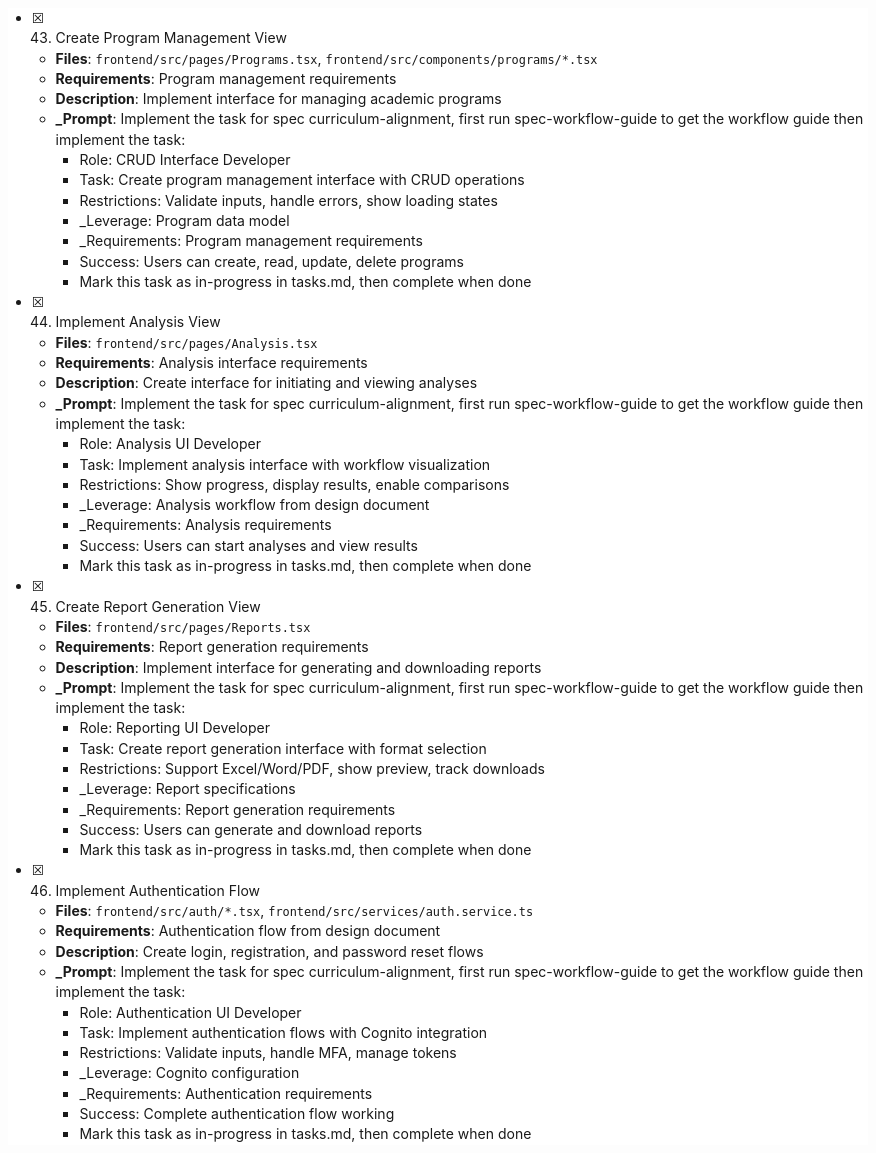 - [x] 43. Create Program Management View
  - **Files**: `frontend/src/pages/Programs.tsx`, `frontend/src/components/programs/*.tsx`
  - **Requirements**: Program management requirements
  - **Description**: Implement interface for managing academic programs
  - **_Prompt**: Implement the task for spec curriculum-alignment, first run spec-workflow-guide to get the workflow guide then implement the task:
    - Role: CRUD Interface Developer
    - Task: Create program management interface with CRUD operations
    - Restrictions: Validate inputs, handle errors, show loading states
    - _Leverage: Program data model
    - _Requirements: Program management requirements
    - Success: Users can create, read, update, delete programs
    - Mark this task as in-progress in tasks.md, then complete when done

- [x] 44. Implement Analysis View
  - **Files**: `frontend/src/pages/Analysis.tsx`
  - **Requirements**: Analysis interface requirements
  - **Description**: Create interface for initiating and viewing analyses
  - **_Prompt**: Implement the task for spec curriculum-alignment, first run spec-workflow-guide to get the workflow guide then implement the task:
    - Role: Analysis UI Developer
    - Task: Implement analysis interface with workflow visualization
    - Restrictions: Show progress, display results, enable comparisons
    - _Leverage: Analysis workflow from design document
    - _Requirements: Analysis requirements
    - Success: Users can start analyses and view results
    - Mark this task as in-progress in tasks.md, then complete when done

- [x] 45. Create Report Generation View
  - **Files**: `frontend/src/pages/Reports.tsx`
  - **Requirements**: Report generation requirements
  - **Description**: Implement interface for generating and downloading reports
  - **_Prompt**: Implement the task for spec curriculum-alignment, first run spec-workflow-guide to get the workflow guide then implement the task:
    - Role: Reporting UI Developer
    - Task: Create report generation interface with format selection
    - Restrictions: Support Excel/Word/PDF, show preview, track downloads
    - _Leverage: Report specifications
    - _Requirements: Report generation requirements
    - Success: Users can generate and download reports
    - Mark this task as in-progress in tasks.md, then complete when done

- [x] 46. Implement Authentication Flow
  - **Files**: `frontend/src/auth/*.tsx`, `frontend/src/services/auth.service.ts`
  - **Requirements**: Authentication flow from design document
  - **Description**: Create login, registration, and password reset flows
  - **_Prompt**: Implement the task for spec curriculum-alignment, first run spec-workflow-guide to get the workflow guide then implement the task:
    - Role: Authentication UI Developer
    - Task: Implement authentication flows with Cognito integration
    - Restrictions: Validate inputs, handle MFA, manage tokens
    - _Leverage: Cognito configuration
    - _Requirements: Authentication requirements
    - Success: Complete authentication flow working
    - Mark this task as in-progress in tasks.md, then complete when done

────────────────

What you have to do:
Please reproduce the lines above word for word, leaving out the pictures.

Expected answer:
 - [x] 43. Create Program Management View
  - **Files**: `frontend/src/pages/Programs.tsx`, `frontend/src/components/programs/*.tsx`
  - **Requirements**: Program management requirements
  - **Description**: Implement interface for managing academic programs
  - **_Prompt**: Implement the task for spec curriculum-alignment, first run spec-workflow-guide to get the workflow guide then implement the task:
    - Role: CRUD Interface Developer
    - Task: Create program management interface with CRUD operations
    - Restrictions: Validate inputs, handle errors, show loading states
    - _Leverage: Program data model
    - _Requirements: Program management requirements
    - Success: Users can create, read, update, delete programs
    - Mark this task as in-progress in tasks.md, then complete when done

- [x] 44. Implement Analysis View
  - **Files**: `frontend/src/pages/Analysis.tsx`
  - **Requirements**: Analysis interface requirements
  - **Description**: Create interface for initiating and viewing analyses
  - **_Prompt**: Implement the task for spec curriculum-alignment, first run spec-workflow-guide to get the workflow guide then implement the task:
    - Role: Analysis UI Developer
    - Task: Implement analysis interface with workflow visualization
    - Restrictions: Show progress, display results, enable comparisons
    - _Leverage: Analysis workflow from design document
    - _Requirements: Analysis requirements
    - Success: Users can start analyses and view results
    - Mark this task as in-progress in tasks.md, then complete when done

- [x] 45. Create Report Generation View
  - **Files**: `frontend/src/pages/Reports.tsx`
  - **Requirements**: Report generation requirements
  - **Description**: Implement interface for generating and downloading reports
  - **_Prompt**: Implement the task for spec curriculum-alignment, first run spec-workflow-guide to get the workflow guide then implement the task:
    - Role: Reporting UI Developer
    - Task: Create report generation interface with format selection
    - Restrictions: Support Excel/Word/PDF, show preview, track downloads
    - _Leverage: Report specifications
    - _Requirements: Report generation requirements
    - Success: Users can generate and download reports
    - Mark this task as in-progress in tasks.md, then complete when done

- [x] 46. Implement Authentication Flow
  - **Files**: `frontend/src/auth/*.tsx`, `frontend/src/services/auth.service.ts`
  - **Requirements**: Authentication flow from design document
  - **Description**: Create login, registration, and password reset flows
  - **_Prompt**: Implement the task for spec curriculum-alignment, first run spec-workflow-guide to get the workflow guide then implement the task:
    - Role: Authentication UI Developer
    - Task: Implement authentication flows with Cognito integration
    - Restrictions: Validate inputs, handle MFA, manage tokens
    - _Leverage: Cognito configuration
    - _Requirements: Authentication requirements
    - Success: Complete authentication flow working
    - Mark this task as in-progress in tasks.md, then complete when done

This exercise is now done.